The Australian equities-focused Djerriwarrh posted an operating result of $22.8 million for the six months to December 31, 2013.

Djerriwarrh said $1.6 million in demerger dividends from Amcor and Brambles had offset a fall in investment income due to call options being exercised on major bank stocks as share prices rose.

“We thought it was a good outcome,” Mr Barker said.

“When you have a strong rising market, when you are selling call options you are going to have some of your capital gains cut off, but that’s been reflected in a good improvement in the income from our options activities.”

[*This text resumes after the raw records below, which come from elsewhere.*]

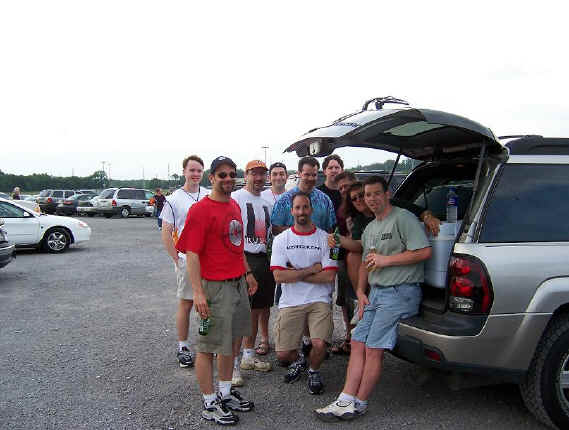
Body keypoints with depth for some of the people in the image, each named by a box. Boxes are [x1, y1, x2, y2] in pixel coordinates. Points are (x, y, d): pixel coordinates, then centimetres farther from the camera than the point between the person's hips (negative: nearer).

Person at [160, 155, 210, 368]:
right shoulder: (174, 199, -2)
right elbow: (166, 233, -3)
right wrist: (177, 259, -8)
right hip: (186, 260, -3)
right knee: (186, 303, 4)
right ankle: (183, 347, 17)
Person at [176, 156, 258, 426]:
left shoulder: (234, 206, 12)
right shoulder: (200, 210, -14)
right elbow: (192, 254, -18)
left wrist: (248, 273, 21)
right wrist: (198, 292, -23)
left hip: (238, 284, 9)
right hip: (215, 287, -9)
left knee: (233, 342, 19)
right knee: (208, 347, 5)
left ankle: (225, 393, 36)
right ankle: (209, 404, 20)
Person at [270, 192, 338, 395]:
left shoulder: (325, 238, 1)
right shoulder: (281, 239, 3)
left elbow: (329, 276, -8)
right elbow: (279, 276, -8)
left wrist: (295, 273, -9)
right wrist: (312, 269, -9)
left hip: (319, 301, -1)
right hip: (290, 303, 1)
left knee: (319, 345, -21)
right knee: (282, 353, -3)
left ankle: (313, 371, 15)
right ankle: (298, 361, 35)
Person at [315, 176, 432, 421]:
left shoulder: (403, 218, -7)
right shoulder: (369, 229, 19)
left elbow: (424, 252, -16)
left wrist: (386, 260, -14)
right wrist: (361, 292, 13)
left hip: (400, 292, -8)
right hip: (376, 292, 9)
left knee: (373, 349, -8)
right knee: (358, 343, 4)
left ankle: (358, 404, 4)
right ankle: (346, 400, 8)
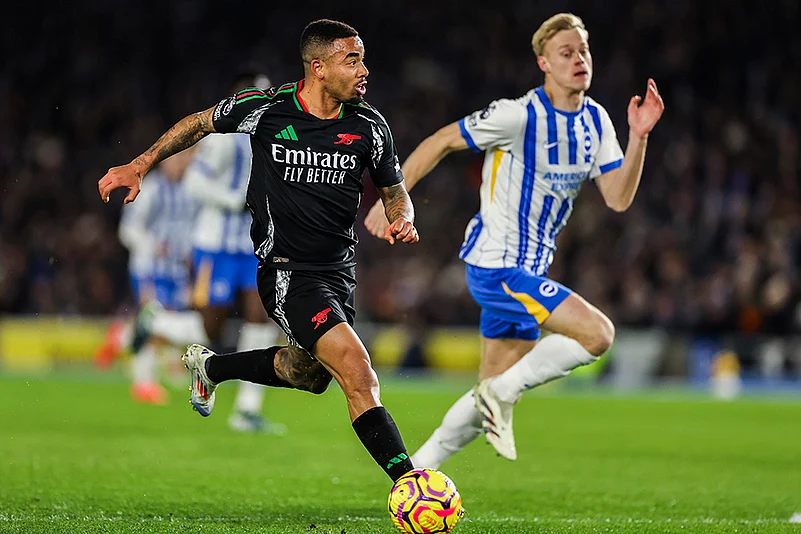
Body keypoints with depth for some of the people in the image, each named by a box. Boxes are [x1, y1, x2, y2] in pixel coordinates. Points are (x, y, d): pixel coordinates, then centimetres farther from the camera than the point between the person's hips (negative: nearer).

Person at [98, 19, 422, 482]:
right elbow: (199, 124, 7)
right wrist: (140, 165, 2)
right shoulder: (265, 109, -12)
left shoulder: (370, 126, -4)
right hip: (287, 271, -6)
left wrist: (402, 219, -11)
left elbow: (394, 189, 11)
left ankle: (211, 366, 49)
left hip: (340, 270, 6)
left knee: (309, 375, 25)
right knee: (358, 374, -22)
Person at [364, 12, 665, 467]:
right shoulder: (520, 115, -16)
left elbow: (618, 198, 1)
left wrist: (639, 137, -12)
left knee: (497, 390, 12)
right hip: (495, 264, -8)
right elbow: (441, 142, -8)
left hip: (526, 272, 8)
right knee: (598, 332, -22)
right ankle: (501, 393, -8)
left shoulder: (596, 120, 5)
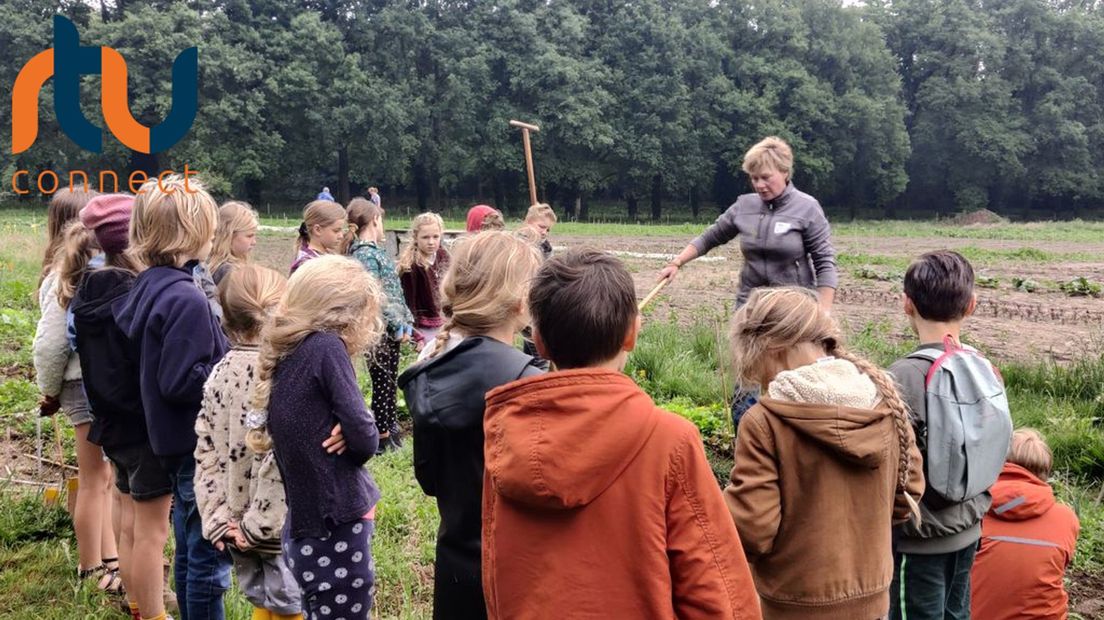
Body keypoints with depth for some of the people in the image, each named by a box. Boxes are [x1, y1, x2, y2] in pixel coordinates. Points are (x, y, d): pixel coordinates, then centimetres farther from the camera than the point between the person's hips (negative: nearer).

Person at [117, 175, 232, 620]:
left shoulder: (148, 287, 7)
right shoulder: (185, 299, -22)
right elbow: (181, 383, -24)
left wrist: (225, 355, 11)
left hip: (177, 442, 10)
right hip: (201, 444, -10)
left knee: (190, 552, 21)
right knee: (210, 558, 3)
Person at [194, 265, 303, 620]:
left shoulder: (221, 372, 2)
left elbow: (206, 451, 3)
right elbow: (278, 458, -24)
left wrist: (216, 518, 3)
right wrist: (259, 524, -15)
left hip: (236, 525, 6)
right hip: (279, 527, -6)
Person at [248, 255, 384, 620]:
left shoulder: (282, 355, 7)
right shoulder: (325, 347, -16)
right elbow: (365, 439, -17)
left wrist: (345, 435, -8)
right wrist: (349, 439, 3)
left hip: (308, 526, 8)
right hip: (337, 527, -8)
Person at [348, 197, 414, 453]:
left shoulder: (376, 250, 13)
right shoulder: (364, 254, -15)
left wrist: (406, 320, 8)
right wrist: (398, 325, -16)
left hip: (392, 329, 9)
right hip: (379, 329, -9)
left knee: (389, 383, 15)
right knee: (383, 385, 0)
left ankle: (391, 429, 26)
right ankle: (383, 437, 10)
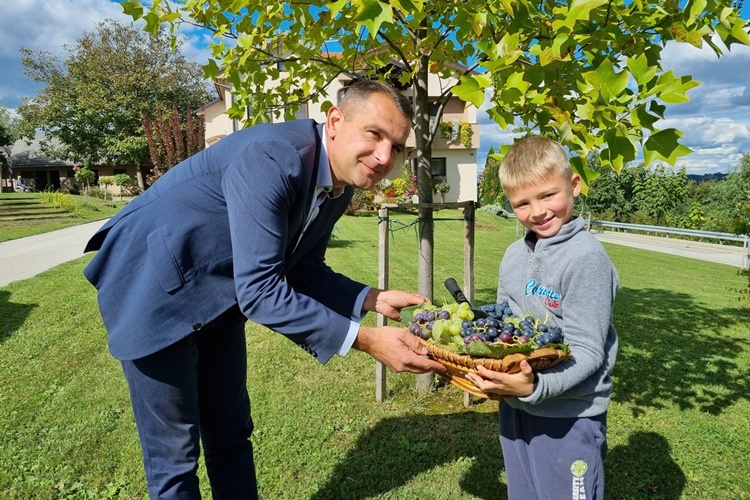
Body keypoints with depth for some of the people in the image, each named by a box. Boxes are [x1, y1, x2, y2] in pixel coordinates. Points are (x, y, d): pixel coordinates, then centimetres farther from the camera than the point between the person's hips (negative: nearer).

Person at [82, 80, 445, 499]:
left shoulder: (338, 186, -5)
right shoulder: (270, 159, -32)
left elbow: (303, 271, 4)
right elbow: (259, 290, -35)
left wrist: (371, 299, -11)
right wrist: (366, 340, -33)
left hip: (218, 293, 8)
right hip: (153, 287, -7)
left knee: (231, 430, 18)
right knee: (174, 451, 3)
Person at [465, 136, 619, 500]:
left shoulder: (586, 258, -18)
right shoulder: (513, 255, 4)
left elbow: (586, 352, -21)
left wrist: (536, 387, -33)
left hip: (568, 418, -7)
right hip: (515, 409, 7)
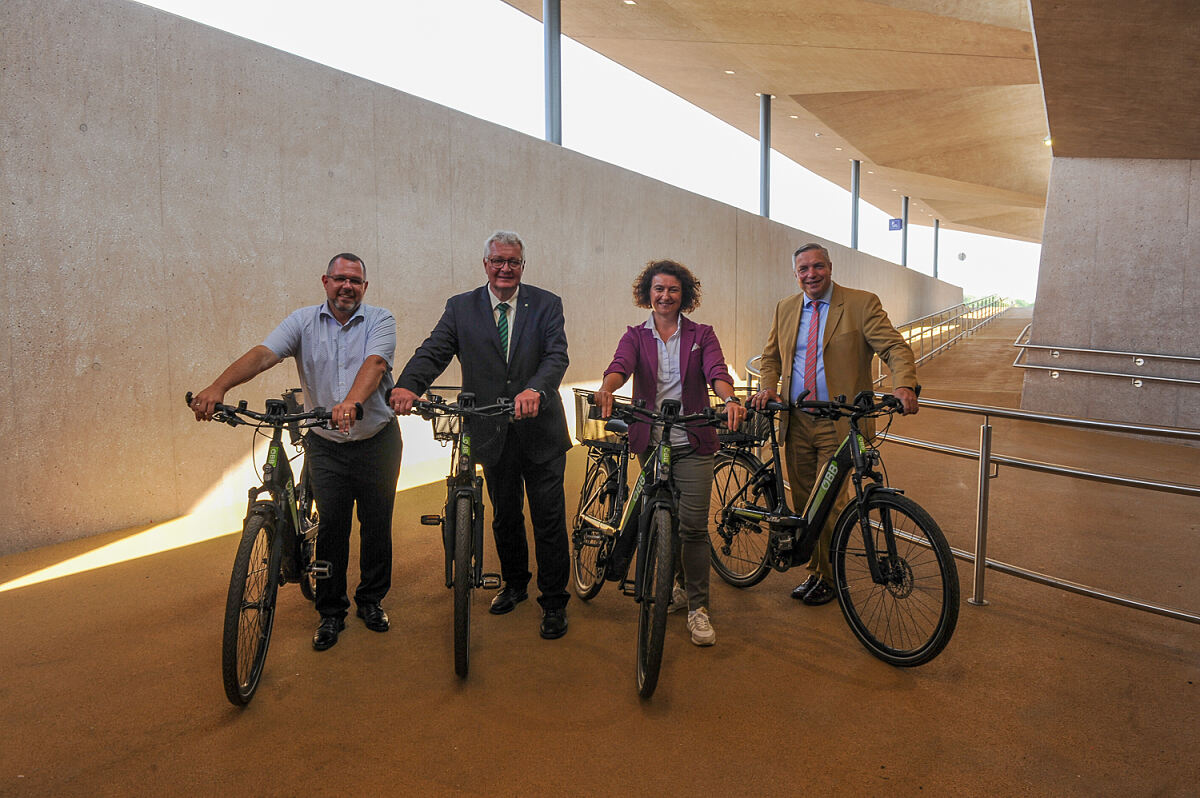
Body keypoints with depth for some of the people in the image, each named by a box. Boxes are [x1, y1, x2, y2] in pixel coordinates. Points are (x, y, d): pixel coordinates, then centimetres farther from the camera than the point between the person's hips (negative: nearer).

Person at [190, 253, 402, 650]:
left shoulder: (380, 321, -4)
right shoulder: (304, 322, 1)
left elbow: (374, 364, -23)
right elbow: (262, 355, -13)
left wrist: (351, 401, -42)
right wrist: (218, 386, -30)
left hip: (377, 442, -1)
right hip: (325, 445, 1)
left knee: (376, 525, 8)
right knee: (331, 527, 4)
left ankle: (371, 600, 28)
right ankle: (331, 611, 20)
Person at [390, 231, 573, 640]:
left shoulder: (547, 304, -1)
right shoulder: (461, 307, 2)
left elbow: (557, 355, -14)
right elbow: (433, 352, -10)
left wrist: (535, 389, -35)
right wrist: (407, 385, -31)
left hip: (540, 431, -2)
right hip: (493, 435, 2)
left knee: (549, 521, 3)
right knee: (504, 517, 18)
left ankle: (554, 602, 19)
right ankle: (515, 583, 40)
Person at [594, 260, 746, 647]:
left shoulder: (701, 335, 5)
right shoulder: (636, 336, 7)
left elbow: (716, 371, -12)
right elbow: (620, 365, -14)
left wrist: (730, 399, -34)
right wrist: (607, 388, -37)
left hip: (693, 443, -2)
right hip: (650, 441, 2)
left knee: (693, 524, -7)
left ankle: (698, 606, 5)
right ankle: (683, 584, 34)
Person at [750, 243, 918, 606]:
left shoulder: (862, 304, -4)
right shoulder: (785, 309, 11)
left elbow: (895, 347, -11)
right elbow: (771, 356, 22)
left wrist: (904, 385, -30)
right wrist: (768, 385, 2)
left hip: (838, 425, -5)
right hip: (797, 423, 5)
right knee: (803, 505, 12)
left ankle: (828, 578, 19)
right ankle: (814, 570, 30)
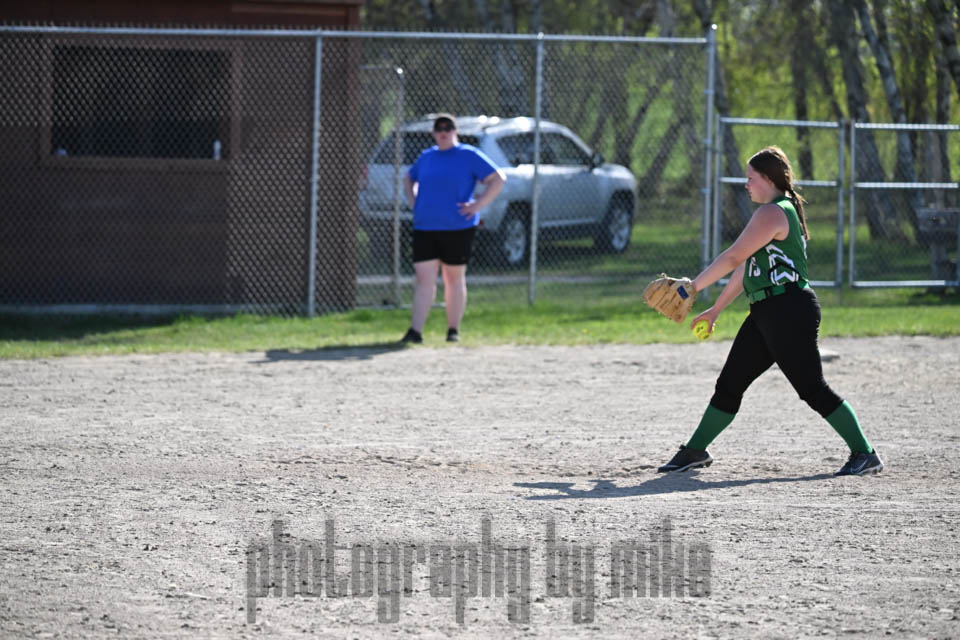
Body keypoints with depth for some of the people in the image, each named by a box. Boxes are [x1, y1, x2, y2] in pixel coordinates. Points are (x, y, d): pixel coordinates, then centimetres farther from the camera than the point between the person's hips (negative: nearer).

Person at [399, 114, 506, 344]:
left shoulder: (469, 155, -1)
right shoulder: (426, 157, 13)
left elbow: (498, 179, -4)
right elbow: (408, 179, 32)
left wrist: (477, 205, -11)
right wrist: (413, 203, 15)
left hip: (458, 228, -3)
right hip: (425, 227, 3)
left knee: (454, 279, 6)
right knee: (424, 279, -4)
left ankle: (453, 329, 14)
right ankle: (415, 331, -8)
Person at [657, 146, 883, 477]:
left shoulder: (772, 213, -13)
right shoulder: (779, 211, 19)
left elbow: (733, 258, -16)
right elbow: (747, 267, 24)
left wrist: (691, 288, -10)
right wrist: (716, 309, 27)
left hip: (790, 313, -10)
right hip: (766, 314, 10)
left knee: (814, 390, -7)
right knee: (729, 384, 11)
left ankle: (864, 454, -1)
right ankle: (695, 451, 18)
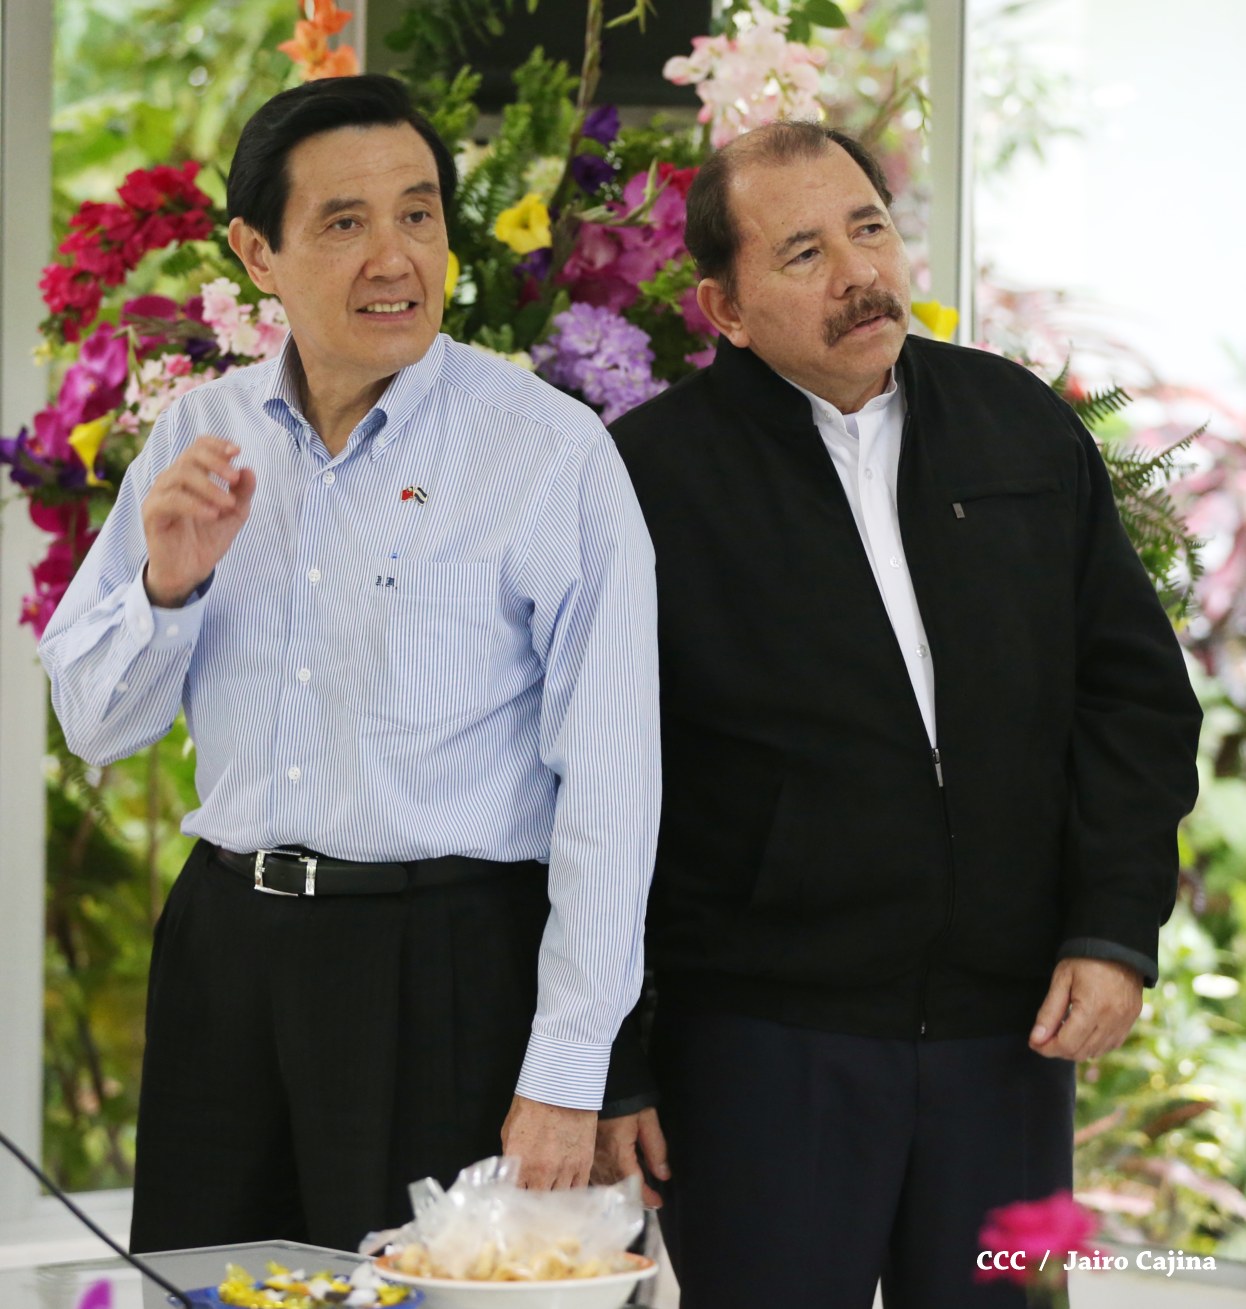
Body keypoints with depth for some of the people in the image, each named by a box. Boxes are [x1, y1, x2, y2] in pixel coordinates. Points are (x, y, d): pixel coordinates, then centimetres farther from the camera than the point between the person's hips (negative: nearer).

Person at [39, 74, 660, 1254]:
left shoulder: (552, 454, -9)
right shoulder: (200, 439, 6)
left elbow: (607, 781, -10)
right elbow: (96, 726, 10)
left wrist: (565, 1074, -12)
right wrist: (169, 582, -10)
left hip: (443, 965, -4)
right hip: (223, 946, 5)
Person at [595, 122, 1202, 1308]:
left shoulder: (1022, 427, 7)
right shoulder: (654, 475, -6)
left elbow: (1134, 688, 10)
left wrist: (1116, 932, -1)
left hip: (1009, 1032, 4)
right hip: (763, 1041, -4)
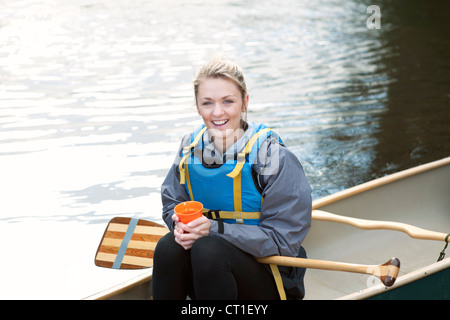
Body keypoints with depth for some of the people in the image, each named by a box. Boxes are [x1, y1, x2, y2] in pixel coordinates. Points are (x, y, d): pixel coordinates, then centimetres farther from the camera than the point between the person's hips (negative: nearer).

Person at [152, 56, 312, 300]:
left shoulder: (272, 156, -16)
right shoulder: (191, 147, 1)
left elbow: (282, 239, -17)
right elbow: (172, 203, 10)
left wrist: (214, 228, -25)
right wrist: (181, 223, -15)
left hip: (269, 279, -4)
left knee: (208, 249, -33)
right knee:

Mr Barker said recent gains on the market were driven by revaluations rather than actual improved earnings and Australian companies still faced a challenge to lift revenue.

“We will continue to utilise any strength in the market to further increase option coverage,” he said.

Djerriwarrh lifted its options trading income to $7.2 million for the half year, up from $3.3 million previously while basic earnings per share rose to 10.15 cents from 8.7 per cent previously.

Mr Barker said market volatility – sparked by events such as the repeated plunges anticipating an end to the US fiscal stimulus program – had benefited the company’s returns.

“All those things help. When markets are volatile people are prepared to pay more for options.

“The other thing is our general view is the market’s been reasonably fully priced. If you have those sorts of setbacks they actually provide you with some buying opportunities.”

Djerriwarrh seeks to generate additional income by writing call options over stocks in its portfolio, with call option coverage ranging from 20 to 45 per cent of a holding.

The company said a number of options were exercised on its holdings in Commonwealth Bank, ANZ, National Australia Bank and Westpac, resulting in about $60 million worth of sales and $64 million in subsequent purchases to rebuild its holdings.

Among its other major purchases was $7.5 million on shares in Twenty-First Century Fox.

“We quite like the assets that they’ve got – the movie studios and TV networks. We thought they were attractively priced from a medium to long-term perspective, being a provider of content,” Mr Barker said.

He indicated, however, that the mooted delisting of the stock in Australia would force a reconsideration of the locally oriented fund’s investment.